- [Directions]
Work through the data and report how many lines include the string "tabular", giving the number alone.

___ Records supplied ___

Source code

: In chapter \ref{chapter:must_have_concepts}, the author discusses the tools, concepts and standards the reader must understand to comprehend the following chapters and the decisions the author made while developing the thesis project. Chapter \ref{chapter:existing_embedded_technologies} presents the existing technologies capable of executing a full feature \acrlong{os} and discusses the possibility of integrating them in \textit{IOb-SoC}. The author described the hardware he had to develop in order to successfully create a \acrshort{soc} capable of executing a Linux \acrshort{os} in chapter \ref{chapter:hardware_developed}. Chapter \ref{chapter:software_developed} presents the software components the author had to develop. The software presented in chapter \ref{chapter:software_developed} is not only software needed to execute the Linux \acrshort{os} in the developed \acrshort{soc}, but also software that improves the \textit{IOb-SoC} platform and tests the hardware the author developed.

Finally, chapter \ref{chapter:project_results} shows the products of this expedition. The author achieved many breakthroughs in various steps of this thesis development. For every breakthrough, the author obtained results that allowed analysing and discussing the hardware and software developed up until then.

___
___ Records supplied ___

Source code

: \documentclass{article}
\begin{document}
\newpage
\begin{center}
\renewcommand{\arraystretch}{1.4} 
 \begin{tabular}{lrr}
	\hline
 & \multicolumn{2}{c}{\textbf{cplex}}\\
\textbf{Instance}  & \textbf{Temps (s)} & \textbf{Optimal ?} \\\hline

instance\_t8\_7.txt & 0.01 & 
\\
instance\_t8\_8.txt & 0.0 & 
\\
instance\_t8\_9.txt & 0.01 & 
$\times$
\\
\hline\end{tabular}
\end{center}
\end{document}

___

- [Answer to this task]
2